MATERIAL TO PROCESS »
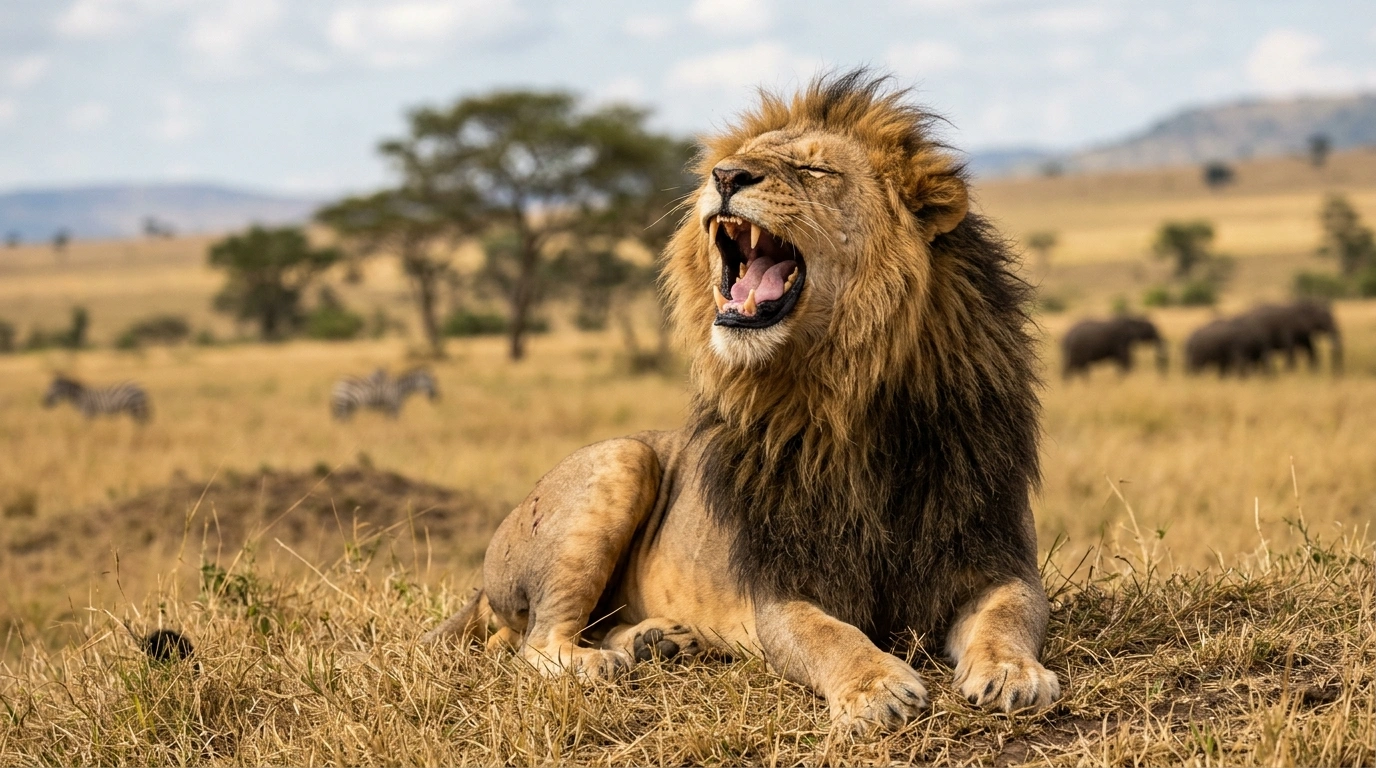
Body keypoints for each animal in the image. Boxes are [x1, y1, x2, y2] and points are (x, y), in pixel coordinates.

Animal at [424, 70, 1061, 733]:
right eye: (734, 163)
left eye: (816, 170)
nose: (725, 176)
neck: (850, 403)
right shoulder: (780, 591)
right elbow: (831, 636)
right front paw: (876, 688)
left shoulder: (998, 555)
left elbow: (1010, 615)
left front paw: (1012, 673)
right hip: (623, 458)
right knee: (536, 644)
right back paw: (603, 662)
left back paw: (656, 640)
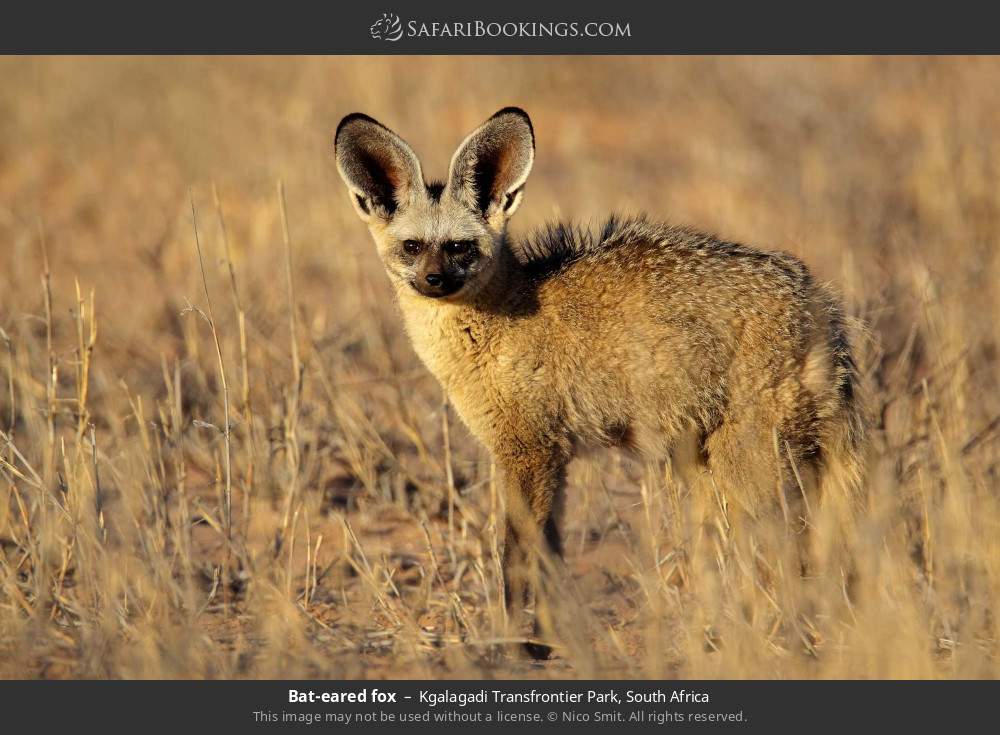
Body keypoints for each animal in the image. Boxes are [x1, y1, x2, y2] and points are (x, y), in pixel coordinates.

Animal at [334, 107, 868, 659]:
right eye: (413, 247)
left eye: (460, 247)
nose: (434, 281)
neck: (497, 325)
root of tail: (817, 299)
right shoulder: (552, 458)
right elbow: (549, 556)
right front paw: (550, 640)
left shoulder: (528, 452)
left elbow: (516, 557)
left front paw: (508, 643)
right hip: (714, 470)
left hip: (750, 470)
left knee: (792, 555)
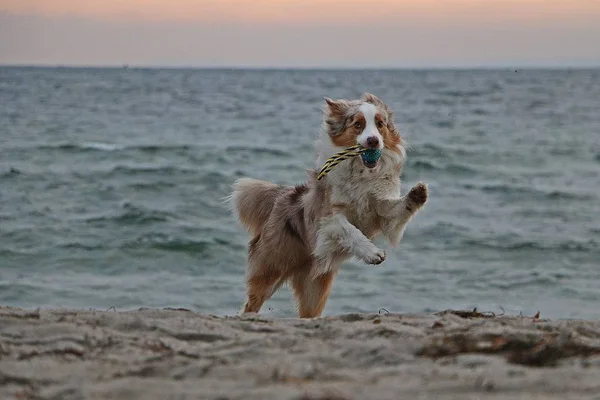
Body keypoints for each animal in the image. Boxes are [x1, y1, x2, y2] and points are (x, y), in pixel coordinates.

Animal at [229, 92, 426, 318]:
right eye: (358, 124)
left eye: (380, 124)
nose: (373, 141)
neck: (361, 172)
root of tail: (282, 195)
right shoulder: (328, 217)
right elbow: (351, 230)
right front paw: (372, 253)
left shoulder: (381, 211)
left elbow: (397, 210)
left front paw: (417, 194)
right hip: (273, 266)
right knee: (253, 301)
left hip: (317, 287)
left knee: (308, 312)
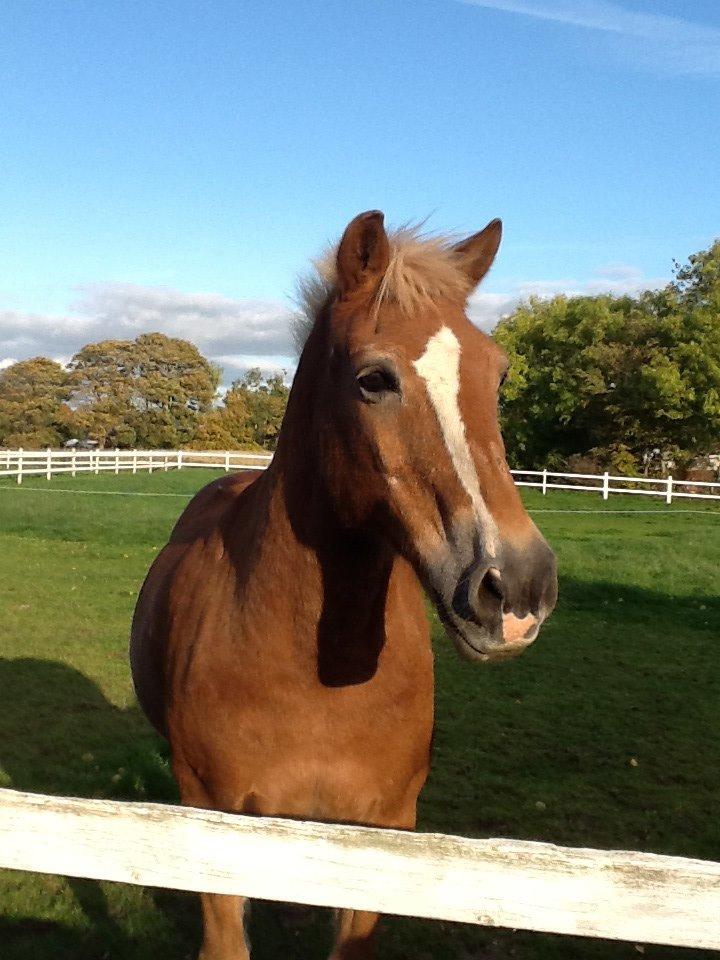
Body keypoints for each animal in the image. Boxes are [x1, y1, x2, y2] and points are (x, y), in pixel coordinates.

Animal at [131, 212, 556, 960]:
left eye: (498, 375)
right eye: (373, 379)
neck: (311, 679)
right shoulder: (212, 827)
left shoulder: (382, 836)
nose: (517, 590)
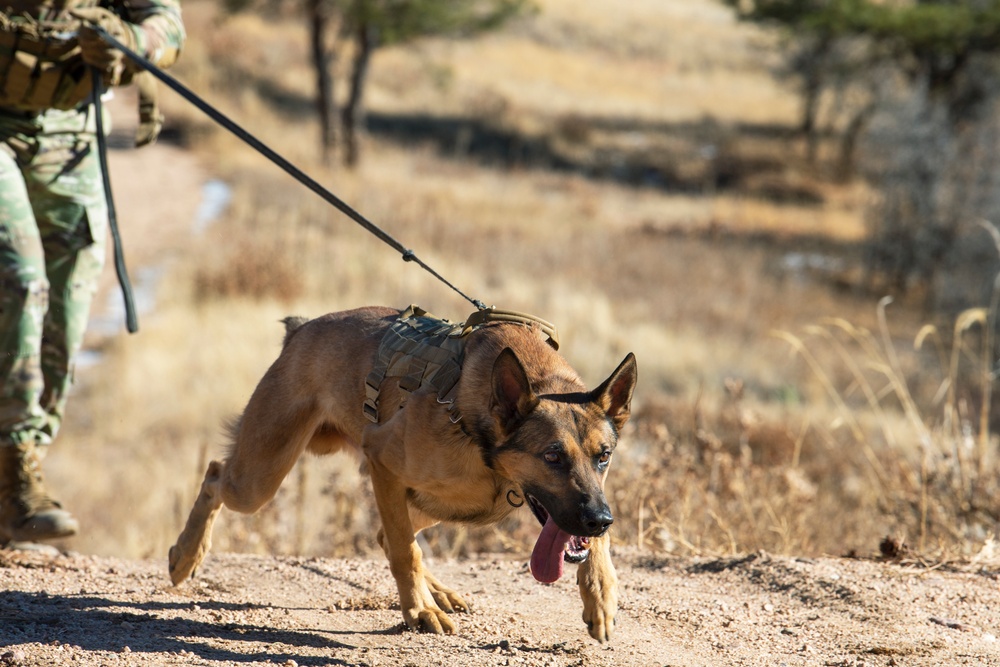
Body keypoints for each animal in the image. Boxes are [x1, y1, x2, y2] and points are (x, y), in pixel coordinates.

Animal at [168, 306, 636, 640]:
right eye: (552, 456)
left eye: (604, 456)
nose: (599, 521)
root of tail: (300, 331)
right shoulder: (383, 462)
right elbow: (405, 552)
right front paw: (419, 610)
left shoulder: (586, 500)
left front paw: (600, 592)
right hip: (260, 480)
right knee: (215, 474)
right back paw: (186, 554)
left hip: (446, 503)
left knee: (387, 532)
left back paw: (441, 592)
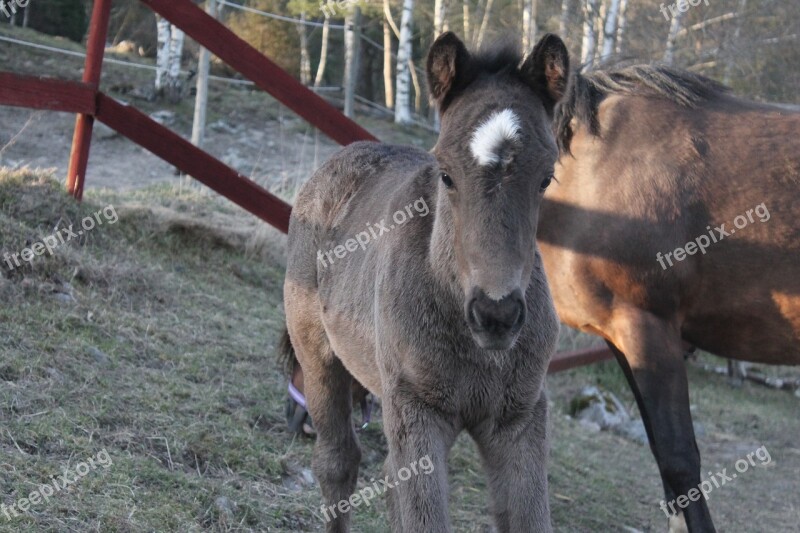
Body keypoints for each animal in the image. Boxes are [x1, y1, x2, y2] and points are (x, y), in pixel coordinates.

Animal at [282, 33, 568, 532]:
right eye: (446, 175)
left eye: (546, 179)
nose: (496, 315)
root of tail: (346, 154)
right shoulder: (416, 412)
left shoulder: (520, 420)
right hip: (317, 355)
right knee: (337, 463)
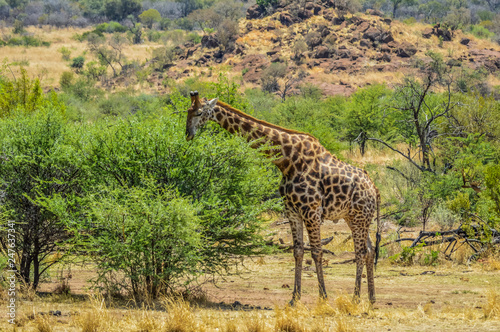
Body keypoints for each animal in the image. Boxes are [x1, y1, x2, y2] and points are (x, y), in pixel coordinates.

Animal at [186, 90, 380, 304]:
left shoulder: (311, 211)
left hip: (360, 217)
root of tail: (375, 189)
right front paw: (294, 298)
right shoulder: (292, 211)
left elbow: (316, 251)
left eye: (199, 112)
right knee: (370, 250)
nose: (188, 134)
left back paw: (356, 298)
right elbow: (298, 251)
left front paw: (323, 297)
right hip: (352, 217)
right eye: (188, 111)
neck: (287, 161)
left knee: (360, 252)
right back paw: (371, 299)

WHAT NEEDS TO BE DONE » Return exactly the lines above, from the one with "right hip: (317, 355)" up to and including the one with "right hip: (352, 217)", and include no pictures.

YOUR RESPONSE »
right hip: (317, 355)
right knee: (337, 463)
Body keypoints for each animal in the image. Boxes are [x1, y1, x2, y2] and points are (x, y), in pixel coordinates.

Animal at [186, 90, 380, 304]:
left shoulder: (311, 211)
left hip: (360, 217)
root of tail: (375, 189)
right front paw: (294, 298)
right shoulder: (292, 211)
left elbow: (316, 251)
left eye: (199, 112)
right knee: (370, 250)
nose: (188, 134)
left back paw: (356, 298)
right elbow: (298, 251)
left front paw: (323, 297)
right hip: (352, 217)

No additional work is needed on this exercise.